## Your goal
An exact transcription of each entry below is required, without any pictures.

(Saved entries)
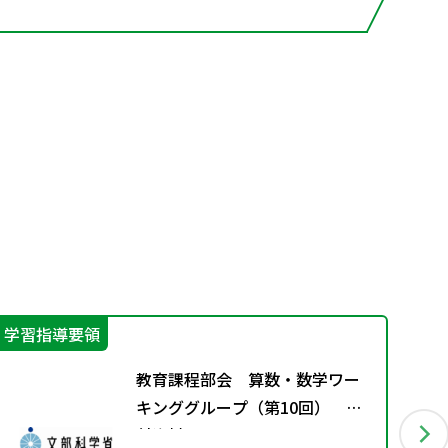
学習指導要領
IC
教育課程部会 算数・数学ワー
キンググループ（第10回） 配
付資料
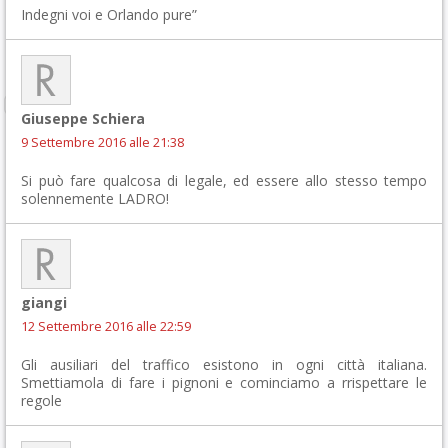
Indegni voi e Orlando pure”
Giuseppe Schiera
9 Settembre 2016 alle 21:38
Si può fare qualcosa di legale, ed essere allo stesso tempo
solennemente LADRO!
giangi
12 Settembre 2016 alle 22:59
Gli ausiliari del traffico esistono in ogni città italiana.
Smettiamola di fare i pignoni e cominciamo a rrispettare le
regole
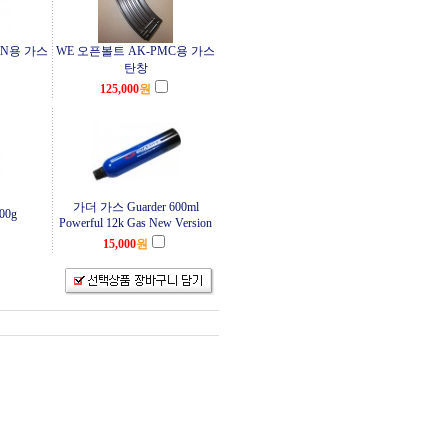
UN용 가스
WE 오픈볼트 AK-PMC용 가스
탄창
125,000
원
가더 가스 Guarder 600ml
00g
Powerful 12k Gas New Version
15,000
원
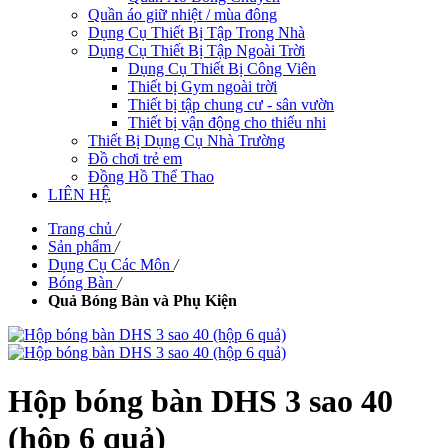
Quần áo giữ nhiệt / mùa đông
Dụng Cụ Thiết Bị Tập Trong Nhà
Dụng Cụ Thiết Bị Tập Ngoài Trời
Dụng Cụ Thiết Bị Công Viên
Thiết bị Gym ngoài trời
Thiết bị tập chung cư - sân vườn
Thiết bị vận động cho thiếu nhi
Thiết Bị Dụng Cụ Nhà Trường
Đồ chơi trẻ em
Đồng Hồ Thể Thao
LIÊN HỆ
Trang chủ
/
Sản phẩm
/
Dụng Cụ Các Môn
/
Bóng Bàn
/
Quả Bóng Bàn và Phụ Kiện
Hộp bóng bàn DHS 3 sao 40
(hộp 6 quả)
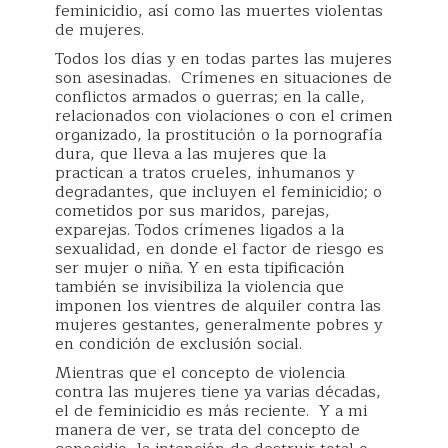
feminicidio, así como las muertes violentas
de mujeres.
Todos los días y en todas partes las mujeres
son asesinadas. Crímenes en situaciones de
conflictos armados o guerras; en la calle,
relacionados con violaciones o con el crimen
organizado, la prostitución o la pornografía
dura, que lleva a las mujeres que la
practican a tratos crueles, inhumanos y
degradantes, que incluyen el feminicidio; o
cometidos por sus maridos, parejas,
exparejas. Todos crímenes ligados a la
sexualidad, en donde el factor de riesgo es
ser mujer o niña. Y en esta tipificación
también se invisibiliza la violencia que
imponen los vientres de alquiler contra las
mujeres gestantes, generalmente pobres y
en condición de exclusión social.
Mientras que el concepto de violencia
contra las mujeres tiene ya varias décadas,
el de feminicidio es más reciente. Y a mi
manera de ver, se trata del concepto de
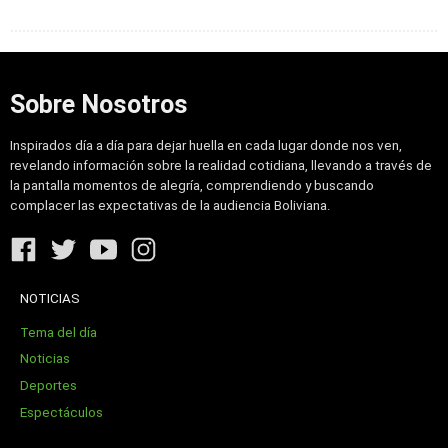
Sobre Nosotros
Inspirados día a día para dejar huella en cada lugar donde nos ven,
revelando información sobre la realidad cotidiana, llevando a través de
la pantalla momentos de alegría, comprendiendo y buscando
complacer las expectativas de la audiencia Boliviana.
NOTICIAS
Tema del día
Noticias
Deportes
Espectáculos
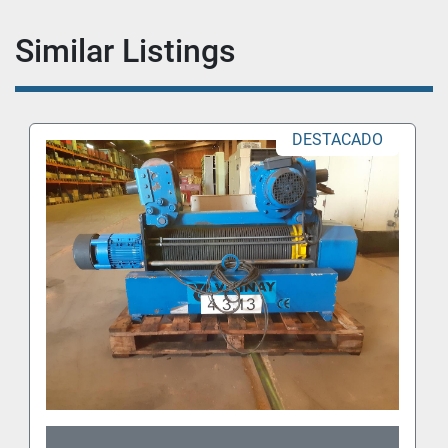
Similar Listings
DESTACADO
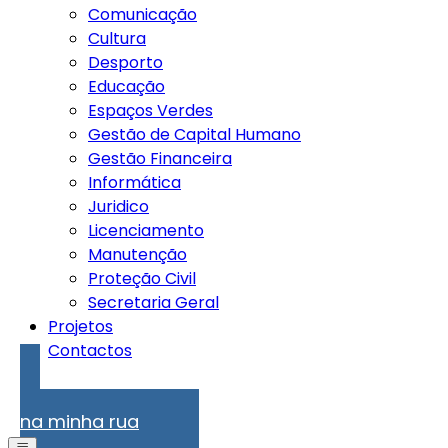
Comunicação
Cultura
Desporto
Educação
Espaços Verdes
Gestão de Capital Humano
Gestão Financeira
Informática
Juridico
Licenciamento
Manutenção
Proteção Civil
Secretaria Geral
Projetos
Contactos
Problemas
na minha rua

## Exercise result
学習指導要領
IC
教育課程部会 算数・数学ワー
キンググループ（第10回） 配
付資料
Indegni voi e Orlando pure”
Giuseppe Schiera
9 Settembre 2016 alle 21:38
Si può fare qualcosa di legale, ed essere allo stesso tempo
solennemente LADRO!
giangi
12 Settembre 2016 alle 22:59
Gli ausiliari del traffico esistono in ogni città italiana.
Smettiamola di fare i pignoni e cominciamo a rrispettare le
regole
UN용 가스
WE 오픈볼트 AK-PMC용 가스
탄창
125,000
원
가더 가스 Guarder 600ml
00g
Powerful 12k Gas New Version
15,000
원
Quần áo giữ nhiệt / mùa đông
Dụng Cụ Thiết Bị Tập Trong Nhà
Dụng Cụ Thiết Bị Tập Ngoài Trời
Dụng Cụ Thiết Bị Công Viên
Thiết bị Gym ngoài trời
Thiết bị tập chung cư - sân vườn
Thiết bị vận động cho thiếu nhi
Thiết Bị Dụng Cụ Nhà Trường
Đồ chơi trẻ em
Đồng Hồ Thể Thao
LIÊN HỆ
Trang chủ
/
Sản phẩm
/
Dụng Cụ Các Môn
/
Bóng Bàn
/
Quả Bóng Bàn và Phụ Kiện
Hộp bóng bàn DHS 3 sao 40
(hộp 6 quả)
feminicidio, así como las muertes violentas
de mujeres.
Todos los días y en todas partes las mujeres
son asesinadas. Crímenes en situaciones de
conflictos armados o guerras; en la calle,
relacionados con violaciones o con el crimen
organizado, la prostitución o la pornografía
dura, que lleva a las mujeres que la
practican a tratos crueles, inhumanos y
degradantes, que incluyen el feminicidio; o
cometidos por sus maridos, parejas,
exparejas. Todos crímenes ligados a la
sexualidad, en donde el factor de riesgo es
ser mujer o niña. Y en esta tipificación
también se invisibiliza la violencia que
imponen los vientres de alquiler contra las
mujeres gestantes, generalmente pobres y
en condición de exclusión social.
Mientras que el concepto de violencia
contra las mujeres tiene ya varias décadas,
el de feminicidio es más reciente. Y a mi
manera de ver, se trata del concepto de
Sobre Nosotros
Inspirados día a día para dejar huella en cada lugar donde nos ven,
revelando información sobre la realidad cotidiana, llevando a través de
la pantalla momentos de alegría, comprendiendo y buscando
complacer las expectativas de la audiencia Boliviana.
NOTICIAS
Tema del día
Noticias
Deportes
Espectáculos
Similar Listings
DESTACADO
Comunicação
Cultura
Desporto
Educação
Espaços Verdes
Gestão de Capital Humano
Gestão Financeira
Informática
Juridico
Licenciamento
Manutenção
Proteção Civil
Secretaria Geral
Projetos
Contactos
Problemas
na minha rua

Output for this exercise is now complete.